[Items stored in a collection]
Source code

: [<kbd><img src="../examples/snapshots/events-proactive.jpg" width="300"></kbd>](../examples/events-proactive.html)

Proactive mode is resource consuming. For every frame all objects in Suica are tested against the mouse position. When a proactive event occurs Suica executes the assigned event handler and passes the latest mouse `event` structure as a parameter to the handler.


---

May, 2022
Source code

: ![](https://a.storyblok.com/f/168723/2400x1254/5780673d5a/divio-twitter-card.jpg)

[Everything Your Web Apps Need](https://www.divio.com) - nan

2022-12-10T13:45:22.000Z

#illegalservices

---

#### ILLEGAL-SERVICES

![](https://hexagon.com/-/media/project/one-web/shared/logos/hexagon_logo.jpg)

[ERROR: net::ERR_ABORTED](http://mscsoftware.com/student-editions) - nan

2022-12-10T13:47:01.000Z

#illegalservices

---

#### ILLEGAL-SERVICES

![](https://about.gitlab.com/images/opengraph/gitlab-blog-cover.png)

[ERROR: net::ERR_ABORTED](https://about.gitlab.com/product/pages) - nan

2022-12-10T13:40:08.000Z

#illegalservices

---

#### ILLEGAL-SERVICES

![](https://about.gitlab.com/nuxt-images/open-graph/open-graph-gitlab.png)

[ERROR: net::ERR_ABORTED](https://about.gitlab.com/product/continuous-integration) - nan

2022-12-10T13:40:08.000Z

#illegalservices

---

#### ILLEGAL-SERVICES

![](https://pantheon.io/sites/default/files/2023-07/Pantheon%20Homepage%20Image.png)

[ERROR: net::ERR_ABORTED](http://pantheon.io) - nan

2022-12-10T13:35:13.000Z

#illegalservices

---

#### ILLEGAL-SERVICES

| YOUR ASSIGNMENT |
Return every line of the rows, unchanged, from the one containing "[ERROR: net::ERR_ABORTED](http://pantheon.io) - nan" down through the final line.

| ANSWER BOX |
[ERROR: net::ERR_ABORTED](http://pantheon.io) - nan

2022-12-10T13:35:13.000Z

#illegalservices

---

#### ILLEGAL-SERVICES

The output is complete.